This marvellous satire of modern** **life and family values calls to mind the wit of The Simpsons and the chutzpah of Malcolm In The Middle and — defying expectation — takes on a loving and painfully recognisable emotional life.
The Hoover family’s mobile misadventure situation evokes every family road trip comedy ever, and the eccentric characters have a family resemblance to those quirky tribes beloved of indie flicks. But Michael Arndt’s script (his first produced) is a smart, feeling original that exerts a fascination all its own and continually catches you off guard.
Obsessed with being a winner, dad Richard (Greg Kinnear) is a failing motivational speaker whose glib mottoes ill conceal his desperation. Mum Sheryl (Toni Collette) is stretched full-time smoothing things over while suppressing her own anxiety and rage. Angst-ridden teen Dwayne (Paul Dano) is into Nietzsche and has taken a vow of silence, while appalling old coot Grandpa (Alan Arkin) has been kicked out of his retirement home for snorting heroin. Proust scholar Uncle Frank (Steve Carell) has just tried to kill himself, but his medical insurance has run out so he’s been tossed out of the psych ward into the bosom of his family. And then pudgy, bespectacled and wonderfully individual Olive (Abigail Breslin) gets the chance to strut her stuff in a kiddie beauty competition in California. Grandpa, it emerges, is partly to blame for setting her up for a presumed fall, telling Olive, “I love you, not because you have brains or personality, but because you’re beautiful.”
The Little Miss Sunshine pageant itself is a blood-curdling showcase for eensy, grinning poppets slathered in cosmetics and posturing like freakishly overgrown Barbie dolls. Olive’s ‘talent’ spot proves so wildly inappropriate as to be the ultimate damning statement on these paedophile parades. It’s also hysterically funny.

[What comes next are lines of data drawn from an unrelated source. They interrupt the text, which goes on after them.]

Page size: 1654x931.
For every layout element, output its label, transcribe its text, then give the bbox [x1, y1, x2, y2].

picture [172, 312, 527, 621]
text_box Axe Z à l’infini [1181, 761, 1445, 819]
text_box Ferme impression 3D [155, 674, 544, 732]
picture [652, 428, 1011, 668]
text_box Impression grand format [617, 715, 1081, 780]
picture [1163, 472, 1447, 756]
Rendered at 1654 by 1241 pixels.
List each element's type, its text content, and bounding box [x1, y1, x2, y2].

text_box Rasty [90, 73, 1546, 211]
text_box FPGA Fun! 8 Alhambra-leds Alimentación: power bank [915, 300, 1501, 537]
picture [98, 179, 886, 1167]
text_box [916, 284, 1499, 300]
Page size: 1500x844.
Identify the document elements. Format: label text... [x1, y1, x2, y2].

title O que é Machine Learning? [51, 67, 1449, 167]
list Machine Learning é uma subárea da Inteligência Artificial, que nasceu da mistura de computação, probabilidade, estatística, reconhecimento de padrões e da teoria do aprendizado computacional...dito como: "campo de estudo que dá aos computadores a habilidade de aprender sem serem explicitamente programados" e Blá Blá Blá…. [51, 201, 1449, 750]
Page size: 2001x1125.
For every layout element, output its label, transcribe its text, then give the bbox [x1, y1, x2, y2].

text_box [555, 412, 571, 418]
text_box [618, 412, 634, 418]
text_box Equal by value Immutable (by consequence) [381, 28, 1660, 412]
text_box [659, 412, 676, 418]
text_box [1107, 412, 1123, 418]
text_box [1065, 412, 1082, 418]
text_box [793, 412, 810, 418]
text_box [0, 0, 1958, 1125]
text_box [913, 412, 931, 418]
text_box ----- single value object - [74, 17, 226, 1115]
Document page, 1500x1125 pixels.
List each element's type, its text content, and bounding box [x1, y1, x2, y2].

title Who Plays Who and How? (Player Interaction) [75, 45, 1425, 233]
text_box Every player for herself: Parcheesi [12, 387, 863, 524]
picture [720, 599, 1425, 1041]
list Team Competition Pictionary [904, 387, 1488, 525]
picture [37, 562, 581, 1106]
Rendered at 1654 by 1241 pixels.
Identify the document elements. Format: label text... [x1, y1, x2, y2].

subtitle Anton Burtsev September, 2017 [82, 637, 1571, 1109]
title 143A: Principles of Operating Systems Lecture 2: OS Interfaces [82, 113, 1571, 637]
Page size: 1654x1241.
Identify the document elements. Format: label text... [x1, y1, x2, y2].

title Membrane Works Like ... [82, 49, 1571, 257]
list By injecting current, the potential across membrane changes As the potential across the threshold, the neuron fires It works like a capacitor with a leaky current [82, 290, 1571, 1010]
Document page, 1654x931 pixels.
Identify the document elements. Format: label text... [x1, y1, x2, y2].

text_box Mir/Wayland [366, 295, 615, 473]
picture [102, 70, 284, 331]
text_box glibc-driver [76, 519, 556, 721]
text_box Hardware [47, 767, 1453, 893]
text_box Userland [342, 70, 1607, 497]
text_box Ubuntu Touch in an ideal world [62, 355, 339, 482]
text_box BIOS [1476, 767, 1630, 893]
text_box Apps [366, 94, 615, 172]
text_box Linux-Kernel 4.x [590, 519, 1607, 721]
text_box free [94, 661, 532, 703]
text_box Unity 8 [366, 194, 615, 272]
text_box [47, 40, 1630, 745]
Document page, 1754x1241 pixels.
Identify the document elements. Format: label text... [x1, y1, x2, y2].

Making their feature debut, married co-directors Dayton and Faris (who cut their chops on videos/documentaries for the likes of REM, Red Hot Chili Peppers and Smashing Pumpkins) strike the right tone in every mood shift and keep the focus on startlingly credible, sympathetic human beings. The comedy-with-heart never gets lame or drippy when it’s constantly set off by choice background details (a gay porn mag called Buns & Ammo) and throwaway one-liners (a hospital functionary chirping, “Hi, I’m your Bereavement Liaison, Linda!”).